Appellant filed this initial rule 3.850 motion in 1983. In 1987, while appellant's rule 3.850 motion was pending, the Supreme Court issued its opinion in Hitchcock v. Dugger, 481 U.S. 393, 107 S.Ct. 1821, 95 L.Ed.2d 347 (1987). Hitchcock held that a Florida jury charge which precluded the trial court and the advisory jury from considering nonstatutory mitigation was unconstitutional. Appellant subsequently filed a petition for habeas relief based on Hitchcock. The trial court stayed further proceedings in this postconviction motion until final disposition of the habeas petition. We rejected appellant's claim for relief, concluding that "[t]he charge which may have limited the jury to a consideration of statutory mitigating circumstance was clearly harmless." White v. Dugger, 523 So.2d 140, 141 (Fla.), cert. denied, 488 U.S. 871, 109 S.Ct. 184, 102 L.Ed.2d 153 (1988). The trial court subsequently held an evidentiary hearing on most of appellant's claims and denied relief on all claims by order dated April 16, 1996. See State v. White, No. CR78-1840, order at 6 (Fla.Cir.Ct. Apr. 16, 1996) (hereinafter Order). In this appeal, appellant raises eight issues.[3] We reject as without merit issues four and eight.[4]

II. ISSUES ON APPEAL

A. Ineffective Assistance of Guilt-Phase Counsel

Appellant argues that he was denied effective assistance of counsel during the guilt phase of his trial. To warrant relief under an ineffective assistance claim, appellant carries the heavy burden of establishing a deficient performance and a reasonable probability that the outcome of the proceeding would have been different absent the deficient performance. Strickland v. Washington, 466 U.S. 668, 687, 104 S.Ct. 2052, 80 L.Ed.2d 674 (1984). Appellant argues he *912 received ineffective assistance of counsel during the guilt phase of his trial because his lawyer: (1) failed to object when the State amended its statement of particulars midway through the trial; (2) failed to pursue an intoxication defense; (3) failed to obtain a ruling on his objection to collateral bad act testimony; and (4) failed to object to bad character evidence and evidence creating sympathy for the victim. The trial court below addressed ineffectiveness only as to a few claims. The court did, however, find as to all claims regarding guilt phase counsel that appellant failed to establish prejudice. Order at 6.

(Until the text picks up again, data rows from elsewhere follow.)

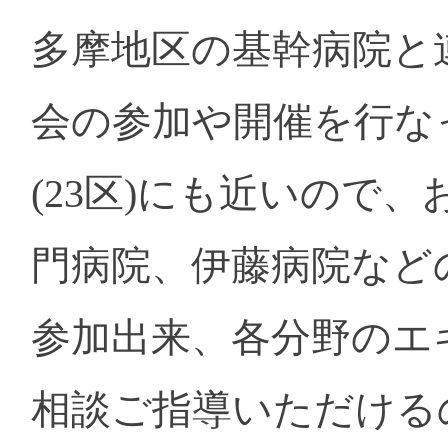
多摩地区の基幹病院と
会の参加や開催を行な
(23区)にも近いので
門病院、伊藤病院など
参加出来、各分野のエ
相談ご指導いただける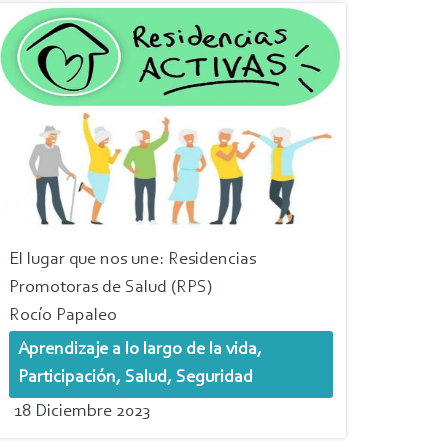
El lugar que nos une: Residencias
Promotoras de Salud (RPS)
Rocío Papaleo
Aprendizaje a lo largo de la vida,
Participación, Salud, Seguridad
18 Diciembre 2023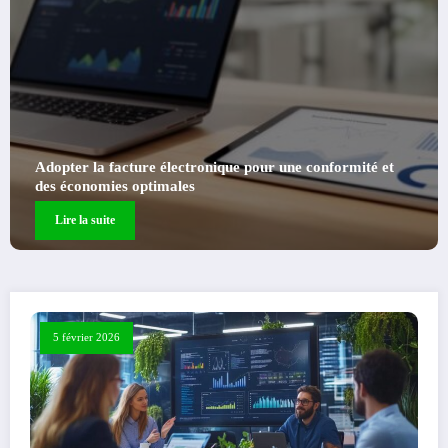
Découverte des souks algériens : entre tradition, artisana
et commerce durable, focus sur les conditions de travail
Lire la suite
5 février 2026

In examining counsel's performance, courts are required to make every effort to eliminate the distorting effects of hindsight by evaluating the performance from counsel's perspective at the time and indulge a strong presumption that counsel has rendered adequate assistance and made all significant decisions in the exercise of reasonable professional judgment. Blanco v. Wainwright, 507 So.2d 1377, 1381 (Fla.1987). After carefully reviewing the trial record, the record of the evidentiary hearing and the arguments made here, we conclude that the defendant failed to establish that his lawyer's performance was constitutionally deficient.

Failing to object when the State moved to amend its statement of particulars does not constitute deficient performance because the amendment did not prejudice the defendant. See Stang v. State, 421 So.2d 147, 149 (Fla.1982) (amendments to statement of particulars is allowable if it does not prejudice defendant).